それによると検挙件数は2万5156件、交通事故は219件。市場導入が始まった22年における事故件数と比べると5.3倍にも膨れ上がる。要は、普及し始めた途端に違反・事故も激増しているということだ。
悪質な違反や事故も目立つ。24年1〜6月の交通事故のうち、飲酒運転は全体の17%にものぼる。自転車や原付きバイクの飲酒運転中の交通事故の割合が1%である事実と比べると、この高さは異常だ。
表に現れる数字がこれほど高いとなると、実態はその数倍。よほど「意識低い系」のユーザーが中核になっているのではと疑わざるを得ない。
NHKの「クローズアップ現代」ではその無法ぶりが暴露されていた。列挙すると、
- 公道で危険な運転をしている電動キックボードを見た人38%
- 実際に接触された、またはされそうになった経験がある人14%
- 2024年の交通違反の検挙件数4万5536件
- 通行区分違反が58%(ルールを守らずに走行するケースが目立つ)
- 飲酒運転での事故割合が17.2%と高く、社会問題になっている
とまぁ予想通りではあるが、交通ルール無視が横行しているのが分かる。
事情は2023年の道路交通法改正によって大きく変わった。それ以前は、電動キックボードは「原動機付自転車(原付)」に分類され、運転には免許が必要だった。
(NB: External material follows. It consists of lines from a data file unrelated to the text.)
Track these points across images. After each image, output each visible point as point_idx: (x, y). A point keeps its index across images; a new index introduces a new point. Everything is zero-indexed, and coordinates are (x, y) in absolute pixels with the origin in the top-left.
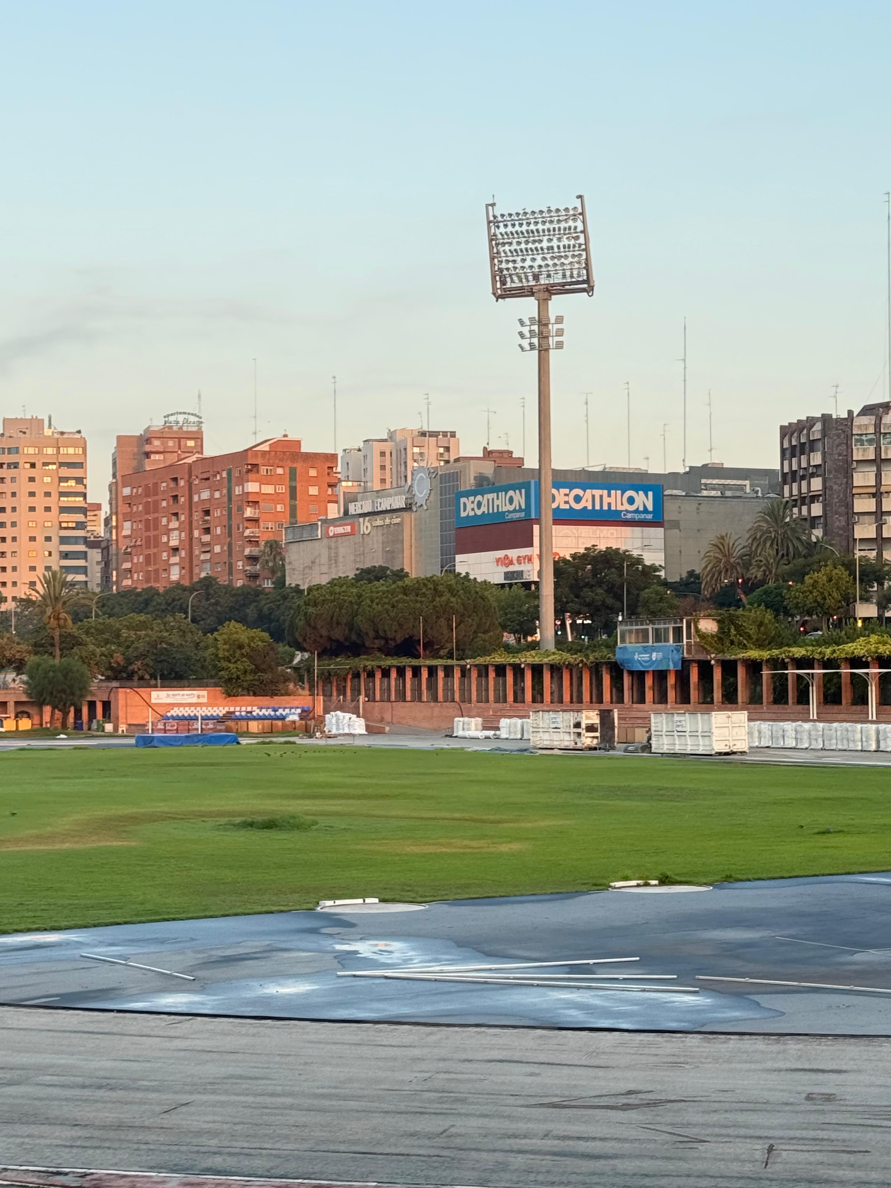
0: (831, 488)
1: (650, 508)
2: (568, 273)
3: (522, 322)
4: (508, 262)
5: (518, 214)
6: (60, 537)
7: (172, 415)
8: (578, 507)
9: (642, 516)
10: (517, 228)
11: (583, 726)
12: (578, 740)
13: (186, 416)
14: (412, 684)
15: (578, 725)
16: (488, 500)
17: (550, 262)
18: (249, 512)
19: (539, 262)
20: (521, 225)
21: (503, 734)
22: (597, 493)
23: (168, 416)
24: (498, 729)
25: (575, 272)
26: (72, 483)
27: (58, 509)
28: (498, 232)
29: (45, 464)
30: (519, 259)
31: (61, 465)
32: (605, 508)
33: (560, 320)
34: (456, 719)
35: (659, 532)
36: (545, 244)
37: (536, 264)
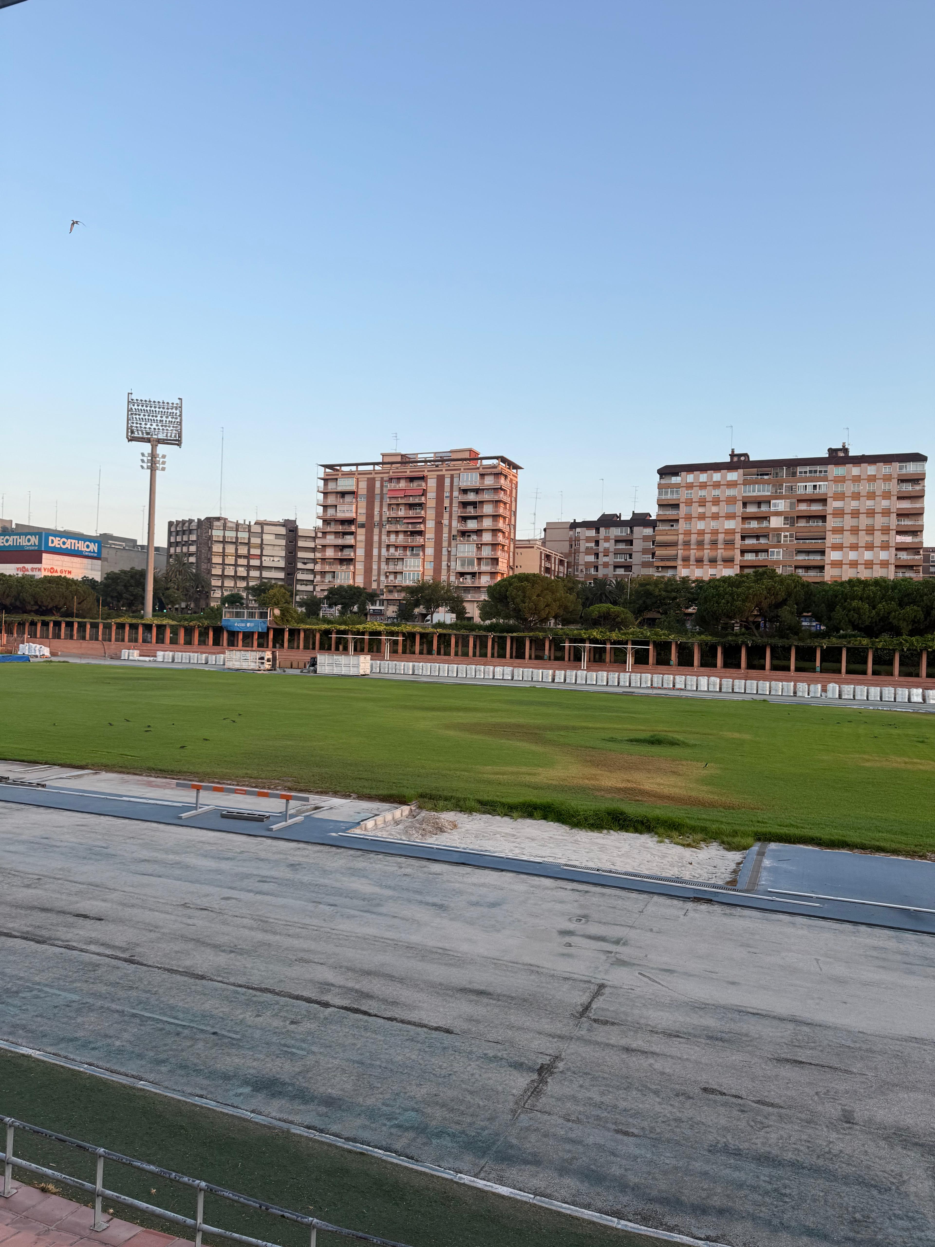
0: (201, 551)
1: (96, 551)
2: (169, 435)
3: (143, 455)
4: (137, 423)
5: (146, 401)
8: (64, 547)
9: (92, 554)
10: (144, 407)
11: (266, 659)
12: (260, 665)
14: (90, 631)
15: (262, 658)
16: (13, 539)
17: (161, 428)
19: (154, 426)
20: (147, 407)
21: (160, 659)
22: (73, 541)
24: (155, 656)
25: (173, 435)
28: (133, 408)
30: (143, 423)
32: (76, 548)
33: (164, 457)
34: (123, 651)
35: (99, 562)
36: (159, 418)
37: (152, 427)
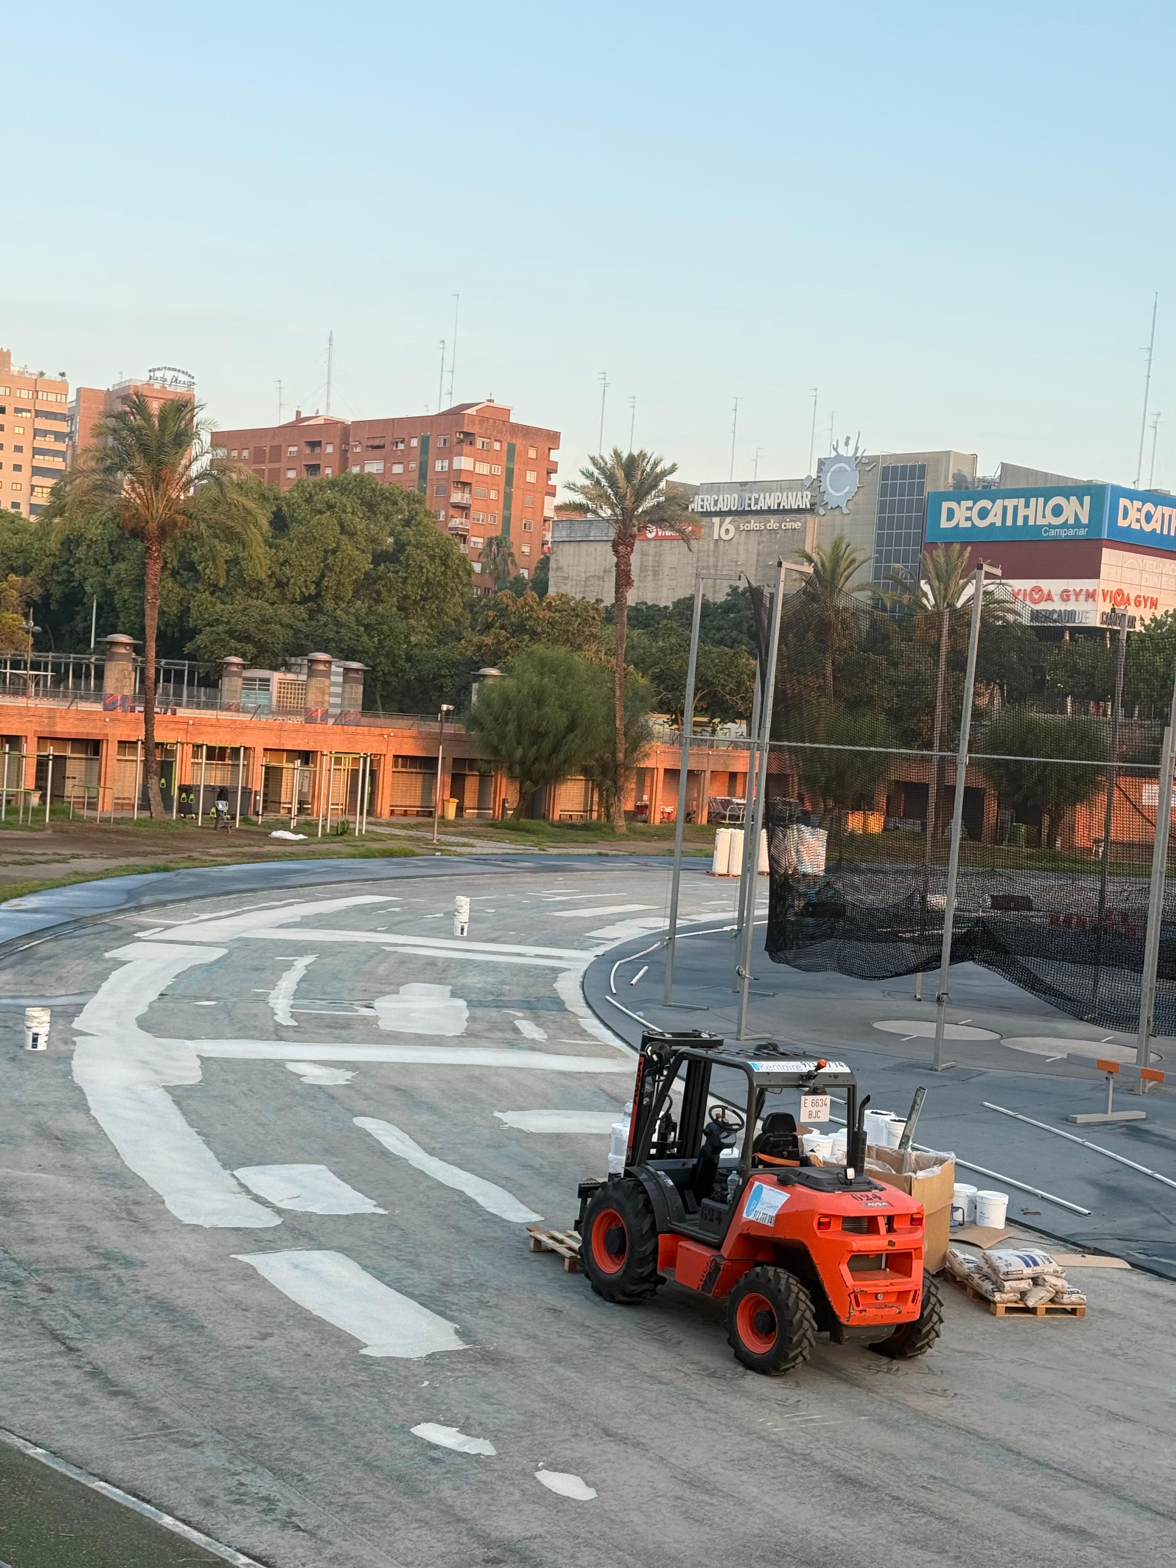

しかし新しい規定では「特定小型原動機付自転車」というカテゴリーが新設され、次のようなルールに変わった。
- 免許は不要(16歳以上であれば誰でも利用可能)
- ヘルメットの着用は努力義務(強制ではない)
- 歩道の走行は制限付きで許可(時速6km以下なら走行OK)
- 最高速度は時速20km(通常の道路での走行)
この改正(改悪?)により、利用のハードルはずっと下がった一方で、多くの利用者が新しいルールを理解しないまま特に都心部で普及が急速に進んだ結果、違反・事故のケースが増えているのだ。
はっきり言って、普及を最優先にして規制をほぼ無くしたら案の定、交通安全がないがしろにされてしまったということだ。
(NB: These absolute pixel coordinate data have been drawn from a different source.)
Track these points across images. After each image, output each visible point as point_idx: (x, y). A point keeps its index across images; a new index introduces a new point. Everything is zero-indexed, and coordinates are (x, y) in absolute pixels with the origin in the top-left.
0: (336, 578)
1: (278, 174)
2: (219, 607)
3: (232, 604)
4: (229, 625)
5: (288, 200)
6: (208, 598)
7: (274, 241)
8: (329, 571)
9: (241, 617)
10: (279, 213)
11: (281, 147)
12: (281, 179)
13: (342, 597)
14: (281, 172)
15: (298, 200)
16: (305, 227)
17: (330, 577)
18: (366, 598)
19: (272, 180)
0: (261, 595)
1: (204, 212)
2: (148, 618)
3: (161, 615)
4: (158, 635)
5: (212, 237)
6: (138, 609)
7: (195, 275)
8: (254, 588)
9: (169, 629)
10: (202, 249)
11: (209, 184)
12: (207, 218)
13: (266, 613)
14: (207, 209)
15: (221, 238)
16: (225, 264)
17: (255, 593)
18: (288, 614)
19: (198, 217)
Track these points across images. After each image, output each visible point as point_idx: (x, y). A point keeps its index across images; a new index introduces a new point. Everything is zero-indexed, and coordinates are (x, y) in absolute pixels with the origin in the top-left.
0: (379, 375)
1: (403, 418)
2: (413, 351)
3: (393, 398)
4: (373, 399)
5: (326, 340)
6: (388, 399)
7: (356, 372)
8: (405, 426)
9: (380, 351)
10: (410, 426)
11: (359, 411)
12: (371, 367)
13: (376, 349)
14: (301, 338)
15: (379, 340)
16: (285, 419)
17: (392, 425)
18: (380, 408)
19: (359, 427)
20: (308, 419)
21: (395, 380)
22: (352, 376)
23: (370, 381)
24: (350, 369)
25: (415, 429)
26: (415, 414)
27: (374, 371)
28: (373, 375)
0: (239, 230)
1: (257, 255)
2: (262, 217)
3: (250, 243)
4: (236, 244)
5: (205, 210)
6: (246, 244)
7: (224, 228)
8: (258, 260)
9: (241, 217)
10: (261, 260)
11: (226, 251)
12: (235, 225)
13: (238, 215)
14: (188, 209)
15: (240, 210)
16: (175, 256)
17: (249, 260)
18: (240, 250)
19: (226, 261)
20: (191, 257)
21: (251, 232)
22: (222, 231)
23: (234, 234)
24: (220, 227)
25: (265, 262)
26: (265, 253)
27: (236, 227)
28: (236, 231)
特に、「歩道を普通の自転車のように走ってしまう」や「飲酒運転をしてしまう」といった問題が発生しており、事故につながるリスクが随分と高まっている。
注)なお、自転車も「自転車通行可」と表示されている以外の歩道では時速6㎞以下でなければ道路交通法違反。知っていた?
この結果は、こんなザル改正をした時点で予想された通りだ。
国交省や警察は何を考えていたのだろう。カネの匂いにつられた政治家たちに何の抵抗もせずに押し切られて。こんな無茶なルール変更を押し通した㈱Luupの腕力(金力?)とロビー活動の巧みさには感嘆するが…。
注)特に目立った推進者は、山際大志郎衆議員を座長とする「自由民主党MaaS議員連盟マイクロモビリティPT」とされる。
実際、都内ではこの危ない乗り物が急増しているので、高齢者や子どもにとって歩道が極めて危険な場所になりつつある。小生の知り合いも先日、怖い思いをした経験を基に、電動キックボードを利用する人たちの無法ぶりに対し「交通ルールを覚えることすらできないんじゃないの」と憤慨していた。
いずれ近いうちに高齢者や子どもを巻き込んだ悲惨な事故が生じ、規制再強化の動きが出てくるだろう。もしそのきっかけとなる事故が(複数人を巻き込み、しかもその人たちに半身不随などをもたらすような)重大なものであれば、一挙に「廃止」に世論は傾くかも知れない。
小生自身は国が急いで再改正しないなら、「都会・都市部では条例で利用禁止すべき」だと思う(田舎道ならぶつかる相手もそういないのでOKかと)。元々こんな危ない乗り物と「ザル」ルールを許可したことが間違いなのだ。